И снова наступила тишина, только где-то там вдали, среди черни слышался ропот.
– Мы пришли сюда только требовать справедливости, – заговорил дрожащим голосом первосвященник, – сегодня ночью наша стража поймала Иисуса из Назарета, который соблазняет народ, исцеляет больных силою Вельзевула, нарушает закон, называет себя сыном Божиим… Представ на суд синедриона, он сам подтвердил свои вины и подтвердили их свидетели, и был приговорен всеми голосами против одного к смерти. У нас отнято право меча. И поэтому мы требуем, чтобы ты подтвердил наш приговор, вынесенный согласно предписаниям нашей веры, и велел его распять.
– Здесь не правят предписания вашей веры, а законы Рима, – гордо ответил Пилат. – Если он действительно исцеляет, то чьей силой, вы этого знать не можете и, наконец, это все равно, лишь бы человек был здоров. Если он нарушает ваш закон, то вы можете исключить его из круга верных. А что он называет себя сыном Божиим, это еще далеко не преступление. Может быть, он и есть его сын. В наших старых преданиях известны случаи, что боги имели потомство от дочерей земли, и то были герои…
– Прокуратор! – заговорил негодующе Нефталим. – Бог наш единый, Господь сил, который с женщинами, прахом земли, не смешивается. И у нас кто так богохульствует, тот подлежит смерти.
– Мне кажется, – рассмеялся Пилат, – что Нефталим требует, чтобы я велел сам себя распять. А я на это отвечу: сколько народов, столько и вер, и даже больше верований, чем народов, и священнослужители каждой уверяют, что их вера есть самая истинная и настоящая.
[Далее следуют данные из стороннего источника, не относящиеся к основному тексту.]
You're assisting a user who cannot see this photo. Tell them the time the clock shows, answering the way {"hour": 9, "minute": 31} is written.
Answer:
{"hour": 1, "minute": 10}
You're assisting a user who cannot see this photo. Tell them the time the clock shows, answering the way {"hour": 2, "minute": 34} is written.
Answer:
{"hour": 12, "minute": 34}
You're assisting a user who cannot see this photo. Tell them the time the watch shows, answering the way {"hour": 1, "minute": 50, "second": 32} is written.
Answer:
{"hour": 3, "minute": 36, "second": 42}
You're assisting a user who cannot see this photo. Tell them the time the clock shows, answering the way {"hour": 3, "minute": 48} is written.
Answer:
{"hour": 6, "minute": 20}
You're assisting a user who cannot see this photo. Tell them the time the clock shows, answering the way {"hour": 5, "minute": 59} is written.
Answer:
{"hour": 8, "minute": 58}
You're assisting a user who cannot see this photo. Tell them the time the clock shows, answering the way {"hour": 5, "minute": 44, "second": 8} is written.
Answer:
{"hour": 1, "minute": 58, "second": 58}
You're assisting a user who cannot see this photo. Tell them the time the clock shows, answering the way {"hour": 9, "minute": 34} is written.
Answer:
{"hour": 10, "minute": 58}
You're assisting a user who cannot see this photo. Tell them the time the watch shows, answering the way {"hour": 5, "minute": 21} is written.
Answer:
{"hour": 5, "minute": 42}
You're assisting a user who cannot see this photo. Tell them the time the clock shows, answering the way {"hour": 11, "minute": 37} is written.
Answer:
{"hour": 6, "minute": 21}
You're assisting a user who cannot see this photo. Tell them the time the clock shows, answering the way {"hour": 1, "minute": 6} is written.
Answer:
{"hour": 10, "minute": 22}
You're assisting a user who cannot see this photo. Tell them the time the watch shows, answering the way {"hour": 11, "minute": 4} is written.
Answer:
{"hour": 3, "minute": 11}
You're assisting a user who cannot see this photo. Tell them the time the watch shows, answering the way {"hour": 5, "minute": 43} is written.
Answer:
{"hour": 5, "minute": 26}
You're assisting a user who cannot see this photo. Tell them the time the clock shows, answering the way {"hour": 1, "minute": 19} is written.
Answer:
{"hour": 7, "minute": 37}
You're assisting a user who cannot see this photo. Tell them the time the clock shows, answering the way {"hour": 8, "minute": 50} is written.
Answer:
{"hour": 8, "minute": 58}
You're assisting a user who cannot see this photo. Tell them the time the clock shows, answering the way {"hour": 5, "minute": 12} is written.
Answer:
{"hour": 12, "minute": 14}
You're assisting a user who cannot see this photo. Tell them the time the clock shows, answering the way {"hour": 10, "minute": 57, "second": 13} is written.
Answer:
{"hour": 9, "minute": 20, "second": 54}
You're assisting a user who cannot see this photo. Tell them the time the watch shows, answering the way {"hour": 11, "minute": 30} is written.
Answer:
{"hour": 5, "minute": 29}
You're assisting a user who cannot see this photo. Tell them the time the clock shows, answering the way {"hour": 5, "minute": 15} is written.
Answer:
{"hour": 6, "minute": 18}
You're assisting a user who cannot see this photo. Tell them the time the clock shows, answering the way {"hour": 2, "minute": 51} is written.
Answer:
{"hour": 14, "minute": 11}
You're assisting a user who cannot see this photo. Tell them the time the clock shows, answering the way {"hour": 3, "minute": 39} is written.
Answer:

У поклонников Изиды посещение женщины богом Анубисом считается признаком особенной милости, наградой за набожность и ревность в вере, наградой весьма приятной и справедливой.
– Это мерзость для Бога нашего, который единый и непогрешимый, а мы его избранный народ, – горячился Нефталим.
– Коль скоро это мерзость, то почему же у вас обычно детей, словно маковых зерен, а коль скоро он непогрешим, то мне только остается удивляться его выбору, – шутил Пилат.
– Нефталим, оставь. Это не относится к делу. Мы пришли говорить об Иисусе, – прервал первосвященник.
– Ну так что же этот Иисус?
– Иисус, – продолжал Каиафа, – грозит разрушить наш храм и построить свой новый, гораздо более великолепный.
– Это сделал последний ваш царь Ирод, и, кажется, вы не ставите ему это в вину, – спокойно ответил прокуратор.
– Да, – вмешался Анна, – как он сам нам объяснил, слова его следует понимать как метафору, Храмом этим должна быть наша вера, он стремится уничтожить наш закон при помощи толпы грешников, людей падших, которых он собирает вокруг себя, возбуждает их к восстанию, бунту против законной власти.
Последние слова Анна подчеркнул и впился глазами в лицо Пилата, внезапно нахмурившегося, понявшего, что обвинение начинает принимать характер политический, где уже нельзя относиться терпимо.
– Я слышу об этом человеке только одно зло, но опять только от одних вас. Я желал бы слышать мнение людей, менее заинтересованных, чем вы, в этом деле.
Пилат встал с места и воскликнул громко:
– Кто хочет выступить в защиту Иисуса?
– Никто, священники правы, – закричали как один фарисеи.
– Что никто из вас, это я знаю и сам, – сурово ответил Пилат, – но, может быть, люди из этой черни, как вы называете ее, придерживаются другого мнения, – он велел центуриону пройти в толпу и вызвать там желающих.
Центурион с несколькими солдатами стал пробираться через толпы левитов и фарисеев, громко повторяя слова Пилата:
– Я, – раздался неожиданно звучный голос, и где-то вдали забелела поднятая вверх рука.
Солдаты двинулись в ту сторону, а Пилат с любопытством следил за ними и наморщил брови, когда заметил среди них стройную фигуру в военном плаще и блестящем шлеме, – он не любил, чтобы римляне вмешивались в дела иудеев.
Но когда солдаты подошли ближе, он увидал, что сияющий шлем – это высоко заколотые волосы, а под плащом скрывается женщина.
То была Мария все в том же костюме, в котором она была у Муция. Ее прекрасное лицо было бледно, но глаза смотрели смело и несколько возбужденно. Остановившись перед Пилатом, она проговорила свежим, звучным голосом, далеко разнесшимся по двору;
– Клянусь Богом единым и всеми божествами земли, что буду, господин, показывать одну только правду об Иисусе.
– Кто ты?
– Мария Магдалина, сестра Лазаря.
– У Муция хороший вкус, – подумал Пилат, смотря на нее с восторгом.